Classic matrix multiplication can also be performed with mul():

>>> A = tf.constant(np.random.rand(4,5))    # matrix A with shape (4, 5)
>>> B = tf.constant(np.random.rand(5,4))    # matrix B with shape (5, 4)
>>> C = ops.mul(A, B, 1, 0)    # same as tf.matmul(A, B, transpose_a=False, transpose_b=False)
>>> D = ops.mul(A, B, 0, 1)    # same as tf.matmul(A, B, transpose_a=True, transpose_b=True)

Class DTensor also provides class method DTensor.mul():

>>> X_dtensor = DTensor(np.random.rand(4,5))
>>> Y_dtensor = DTensor(np.random.rand(5,4))
>>> Z_dtensor = X_dtensor.mul(Y_dtensor, a_axis=1, b_axis=0)
# same as DTensor( tf.matmul(X_dtensor.T, Y_dtensor.T, transpose_a=False, transpose_b=False) )
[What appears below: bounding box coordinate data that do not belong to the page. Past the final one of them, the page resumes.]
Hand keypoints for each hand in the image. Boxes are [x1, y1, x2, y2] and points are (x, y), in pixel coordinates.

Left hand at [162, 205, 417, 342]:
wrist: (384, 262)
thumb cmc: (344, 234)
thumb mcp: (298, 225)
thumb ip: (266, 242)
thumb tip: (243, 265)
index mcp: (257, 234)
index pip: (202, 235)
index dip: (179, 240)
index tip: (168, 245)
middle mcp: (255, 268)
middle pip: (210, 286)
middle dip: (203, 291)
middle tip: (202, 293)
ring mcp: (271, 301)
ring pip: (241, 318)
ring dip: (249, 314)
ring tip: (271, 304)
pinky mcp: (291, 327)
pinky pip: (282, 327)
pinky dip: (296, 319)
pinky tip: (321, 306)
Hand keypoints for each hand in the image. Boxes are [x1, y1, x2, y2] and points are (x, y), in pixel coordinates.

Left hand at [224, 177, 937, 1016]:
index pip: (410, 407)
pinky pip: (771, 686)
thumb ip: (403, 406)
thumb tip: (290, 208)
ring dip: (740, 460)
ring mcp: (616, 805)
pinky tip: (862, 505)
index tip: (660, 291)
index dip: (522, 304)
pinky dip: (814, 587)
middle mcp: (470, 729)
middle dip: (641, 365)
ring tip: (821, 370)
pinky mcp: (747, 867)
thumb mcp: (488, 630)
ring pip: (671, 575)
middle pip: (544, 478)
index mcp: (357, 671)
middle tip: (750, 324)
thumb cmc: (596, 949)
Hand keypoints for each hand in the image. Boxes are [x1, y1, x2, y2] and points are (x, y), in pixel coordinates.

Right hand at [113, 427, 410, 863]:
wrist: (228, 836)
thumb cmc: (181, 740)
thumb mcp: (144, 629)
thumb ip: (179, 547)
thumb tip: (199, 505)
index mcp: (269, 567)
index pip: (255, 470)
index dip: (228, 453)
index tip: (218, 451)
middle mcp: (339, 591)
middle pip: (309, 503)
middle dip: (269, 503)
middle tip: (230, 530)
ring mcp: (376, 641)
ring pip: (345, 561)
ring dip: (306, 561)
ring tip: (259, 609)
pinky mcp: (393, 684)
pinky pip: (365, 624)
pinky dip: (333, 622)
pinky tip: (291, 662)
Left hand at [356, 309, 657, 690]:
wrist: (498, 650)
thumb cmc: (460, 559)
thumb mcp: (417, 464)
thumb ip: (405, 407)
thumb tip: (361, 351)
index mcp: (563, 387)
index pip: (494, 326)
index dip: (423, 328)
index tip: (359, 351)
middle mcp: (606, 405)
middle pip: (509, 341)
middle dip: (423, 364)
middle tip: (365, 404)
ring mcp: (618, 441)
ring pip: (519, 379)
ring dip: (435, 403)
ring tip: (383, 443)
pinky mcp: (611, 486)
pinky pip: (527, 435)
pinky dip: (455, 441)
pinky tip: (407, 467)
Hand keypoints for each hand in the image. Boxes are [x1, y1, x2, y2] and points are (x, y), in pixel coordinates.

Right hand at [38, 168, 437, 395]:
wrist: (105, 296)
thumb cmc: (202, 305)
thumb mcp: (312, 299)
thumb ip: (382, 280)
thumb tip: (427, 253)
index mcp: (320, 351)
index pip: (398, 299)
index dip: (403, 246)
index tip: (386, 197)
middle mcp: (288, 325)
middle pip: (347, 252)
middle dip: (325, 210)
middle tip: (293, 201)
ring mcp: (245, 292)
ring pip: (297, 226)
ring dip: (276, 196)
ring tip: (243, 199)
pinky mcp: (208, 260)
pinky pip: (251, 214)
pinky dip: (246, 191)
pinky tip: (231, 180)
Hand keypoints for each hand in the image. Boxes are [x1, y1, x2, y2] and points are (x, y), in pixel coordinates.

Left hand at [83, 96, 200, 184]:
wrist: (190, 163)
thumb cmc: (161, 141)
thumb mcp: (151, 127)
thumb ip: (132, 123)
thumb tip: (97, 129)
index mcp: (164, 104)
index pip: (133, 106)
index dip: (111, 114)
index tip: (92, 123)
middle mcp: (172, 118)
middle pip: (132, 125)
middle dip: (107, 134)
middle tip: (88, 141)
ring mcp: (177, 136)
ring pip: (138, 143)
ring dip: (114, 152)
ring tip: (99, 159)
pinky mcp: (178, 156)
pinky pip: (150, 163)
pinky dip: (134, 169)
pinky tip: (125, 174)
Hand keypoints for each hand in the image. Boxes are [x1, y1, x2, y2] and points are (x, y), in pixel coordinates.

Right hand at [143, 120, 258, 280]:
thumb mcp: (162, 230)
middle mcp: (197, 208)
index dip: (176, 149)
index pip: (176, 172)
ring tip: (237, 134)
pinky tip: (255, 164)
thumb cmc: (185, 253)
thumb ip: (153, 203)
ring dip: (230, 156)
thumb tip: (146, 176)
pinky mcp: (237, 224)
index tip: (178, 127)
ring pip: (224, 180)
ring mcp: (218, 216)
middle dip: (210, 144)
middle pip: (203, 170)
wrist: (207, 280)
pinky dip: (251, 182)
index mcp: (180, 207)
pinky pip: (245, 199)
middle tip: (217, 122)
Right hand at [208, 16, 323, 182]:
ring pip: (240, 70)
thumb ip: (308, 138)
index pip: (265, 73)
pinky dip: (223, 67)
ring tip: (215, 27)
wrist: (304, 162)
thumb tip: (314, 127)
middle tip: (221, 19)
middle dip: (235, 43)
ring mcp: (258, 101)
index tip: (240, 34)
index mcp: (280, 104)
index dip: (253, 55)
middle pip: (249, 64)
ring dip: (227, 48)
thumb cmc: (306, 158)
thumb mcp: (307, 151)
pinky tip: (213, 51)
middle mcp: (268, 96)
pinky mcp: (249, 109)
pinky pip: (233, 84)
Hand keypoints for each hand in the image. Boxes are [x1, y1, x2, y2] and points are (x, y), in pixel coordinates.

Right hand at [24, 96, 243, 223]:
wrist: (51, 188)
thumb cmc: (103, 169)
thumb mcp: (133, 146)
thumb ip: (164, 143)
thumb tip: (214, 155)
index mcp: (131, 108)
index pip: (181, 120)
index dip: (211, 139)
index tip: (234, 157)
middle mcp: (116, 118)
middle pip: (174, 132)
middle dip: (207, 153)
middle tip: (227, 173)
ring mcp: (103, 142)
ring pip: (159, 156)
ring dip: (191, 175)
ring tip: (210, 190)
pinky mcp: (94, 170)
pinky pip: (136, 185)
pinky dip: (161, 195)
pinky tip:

The argument tensor of DTensor.mul() only accepts DTensor object.

2.3. References

[1]	Tamara G. Kolda and Brett W. Bader, “Tensor Decompositions and Applications”, SIAM REVIEW, vol. 51, n. 3, pp. 455-500, 2009.

[2]	Tamara G. Kolda and Brett W. Bader, “Algorithm 862: MATLAB tensor classes for fast algorithm prototyping”, ACM Trans. Math. Softw, 32 (4): 635-653 (2006)

[3]	Cichocki, Andrzej. “Era of big data processing: A new approach via tensor networks and tensor decompositions.” arXiv preprint arXiv:1403.2048 (2014).